當一個種族最善良的神明死去,高墻就該有一場大雨。
史池魚唏噓一聲,轉動座椅透過落地窗打量屋外灰白色調的荒野。
焦黑的泥土已經被雨水打濕,天空上烏云凝結成團,崢嶸如蛟龍的雷光照亮遠處的高墻,也照亮女人金黃色的瞳孔。
雨點滴答滴答砸落,她抿抿嘴,臉色有些暗淡“下雨了,你聽到了嗎?”
“克林斯頓死了,我能感受得到。”
女人曾有過類似的感觸,那時她還是人類,一樣的沉痛,無力。
“抱歉,我聽不到,你的身體還好嗎?”耳機里傳來醇厚的男聲。“克林斯頓死了也算是一種解脫,新人類已經徹底成長起來了,總有一天會為了他們的先祖復仇。”
“當然聽不到,種族不同。”池魚搖搖頭,淡金色的豎瞳收縮又放大“身體還好,二階段最容易受先祖影響,卻又不那么容易死去。”
“唉,如果當年克林斯頓不當新人類的神明,是不是就不會有暗流,也不會有這么多的破事,那時候多好啊,咱們仨一月吃上一口素玀肉也覺得高興。”
“事情總要有人做的。”
“別說了快走吧,高墻特遣隊就要出發了,我拖不住他們了。”耳機那頭的男聲一遍又一遍的哀求“走吧,池魚,算我求你了。”
女人似乎有些冷了,裹緊乳白色的風衣,露出一條蜿蜒的曲線,她搖搖頭,看了一眼遠處聳入天際的高墻。
“暗流某處研究所發生內亂,武器爆炸,人員無一幸免,暗流主管史池魚意外身亡,邪惡終將被嚴懲。”池魚笑笑,聲音清澈“這是給鷹派最好的交代,也是給公民一個交代,畢竟人們只相信他們看到的,沒人會知道你的能力。”
耳機那頭仿佛窒息一般,足足沉寂了半響,才從喉嚨里擠出三個字“知道了。”
“暗流與曙光本就是對立,在陰暗處待久了,也難免想見見陽光。”女人一掃之前的頹廢,一字一頓道“答應我,活下去,帶領新人類活下去。
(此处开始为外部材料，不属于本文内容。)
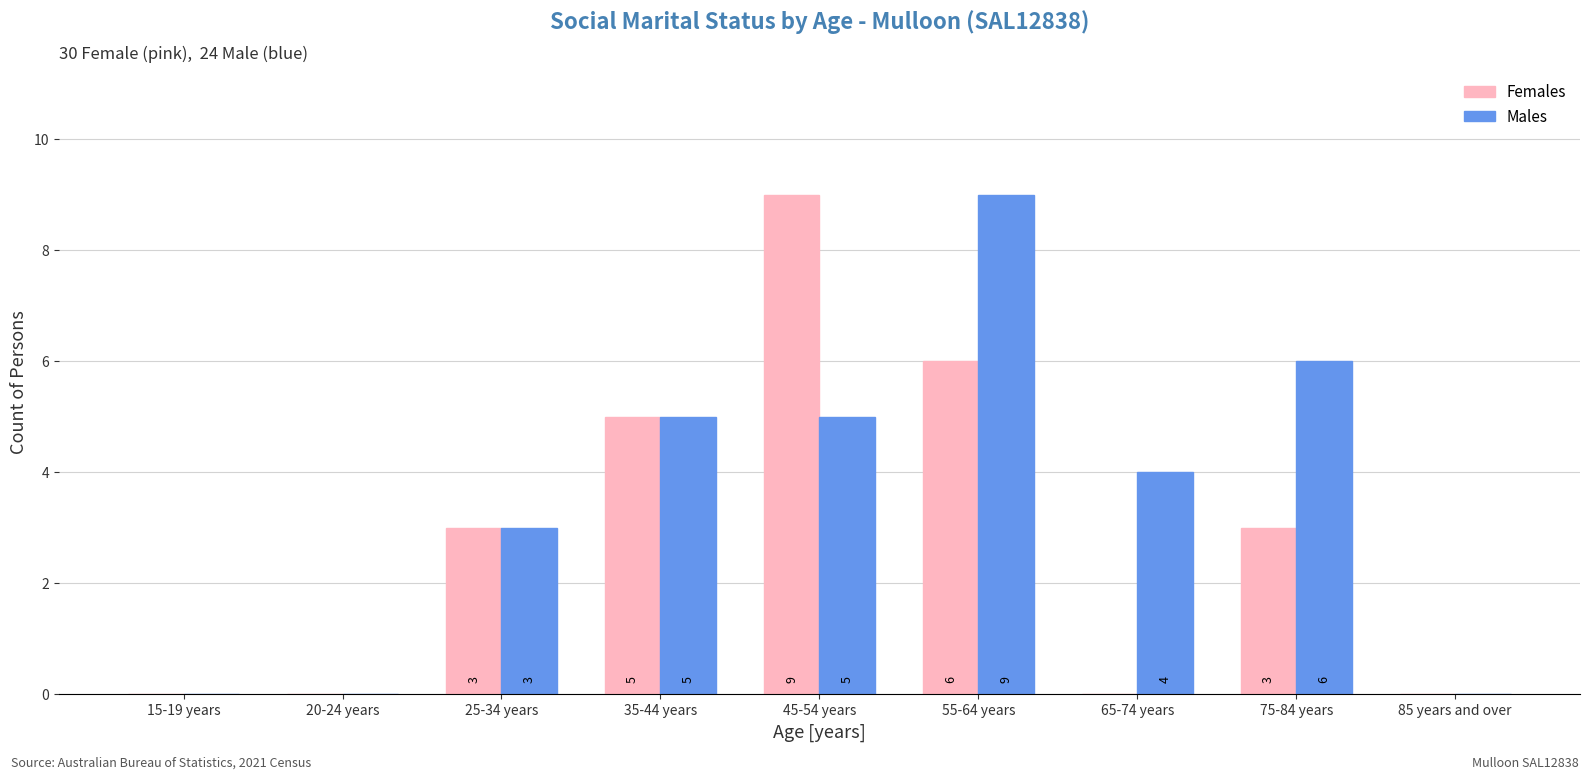

Where does the Males series first go above 4?

35-44 years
”
池魚關閉通信,身上的劇痛再也忍不住,胃袋劇烈翻滾,嘔得一聲吐出一撮金色絨毛。
她望向遠處的高墻,目光溫柔似水。
那里的少年總是微笑,那里的獅子總是喵叫,那里是夢開始的地方。
回不去了。
“啪嗒”清脆的開門聲打斷了池魚的追憶,眉清目秀的少年留著一抹干凈的寸頭,身上流露著陽光的味道。
屋內風雨蕭瑟,悲痛欲絕與屋外的陽光明媚,震天的喊殺完全是兩個世界。
“為什么你這里下了雨?”李玄度詫異。
他從沒見過這種情景,整個四層只有史池魚屋內的窗外下起了雨,其余的全是陽光明媚。
“既然能看見,為什么聽不見?”池魚揚起眉毛,怔怔盯著李玄度“我很不明白祂為什么選了你?”
李玄度聽不太懂,門外仍然是震天的喊殺聲與子彈撞擊肉體的悶響,到處都是刺鼻的血腥味。
“你對自己的所作所為沒一點點的愧疚嗎?”男人拉開椅子坐在池魚的對面“我打開了冷凍室的大門,解放了那里的實驗體,男人女人老人小孩,沒有八百也有一千,你怎么忍心染上這么多人的鮮血?”
女人沒說話只是冷笑。
“最小的女孩才七歲,眼睛純凈的像頭小鹿,她醒來時根本不知道自己被抓來當做實驗體。”
聽到這句話時,池魚灰蒙蒙的眼睛才有了一絲光亮,轉眼確是顯而易見的憤怒。
“李博士,貌似你我是一樣的,死在你手上的人就少了?”她扣著細長的指甲,心不在焉“所有人中誰都有資格說這句話,唯獨你不行。”
“我不做的事情總會有別人來做。”她將皮屑劃落在地,一雙金色眸子直直盯著男人“你知道我身上背負著什么?”